It would be best if eachslice(skip(...), ...) worked, and I think the only thing required for that is to remove ::AbstractArray restriction from methods in Base

 [1] _eachslice(A::AbstractArray{T, N}, dims::Tuple{Vararg{Integer, M}}, drop::Bool) where {T, N, M}
     @ slicearray.jl:54
 [2] _eachslice(A::AbstractArray, dim::Integer, drop::Bool)
     @ slicearray.jl:72

The problem is that your version is efficient for dims=1 but can be very cache-inefficient for dimensions with larger strides, here is a slightly modified example:

using BenchmarkTools, Skipper

nanmin(x,y) = isnan(x) ? y : isnan(y) ? x : min(x,y)
nanmax(x,y) = isnan(x) ? y : isnan(y) ? x : min(x,y)

x = rand(10000,10);
x[rand(1:length(x),1000)] .= NaN;
@benchmark reduce(nanmin,$x,dims=2,init=Inf)

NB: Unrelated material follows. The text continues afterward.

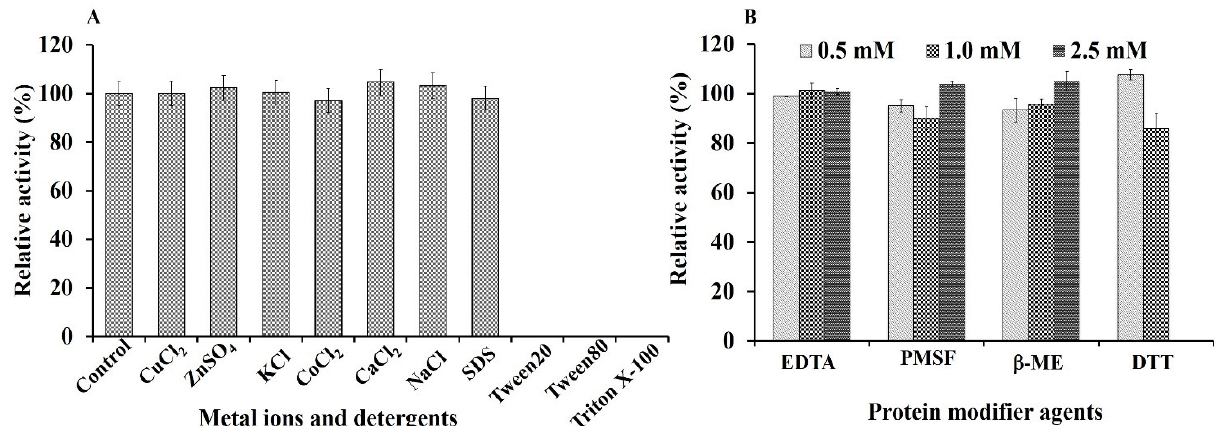
Figure 5. Effect of metal ions, detergents, and protein modifier agents on Pg -ASNase II activity. ( A ) The enzyme was incubated with 1.0 mM CuCl 2 , ZnSO 4 , KCl, CoCl 2 , CaCl 2 , and NaCl and 2.0% of SDS, Tween 20, Tween 80, and Triton X-100. The relative activity was calculated by considering the 100% activity of the enzyme without the addition of metal ions (control). ( B ) Protein modifier agents such as EDTA, PMSF, β-ME, and DTT were used at different concentrations of 0.5, 1.0, and 2.5 mM to assess the residual activity of Pg -ASNase II. The error bar represents the standard deviation of three experiments.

@benchmark minimum.(skip.(isnan, eachslice($x, dims=2)))

takes on my system 50µs for the first and 250µs for the second version.

Yeah, currently neither skip nor skipmissing (from base julia) support stuff like minimum(skip(...), dims=...).

The skipmissing PR (https://github.com/JuliaLang/julia/pull/28027) has stalled for years, I guess nobody is that interested in the functionality. Maybe, the implementation can be made simpler given julia progress since 2018?

When/if this is added for skipmissing, should be very easy to copy for skip. Then, minimum(skip(isnan, x), dims=2) would work and should be efficient.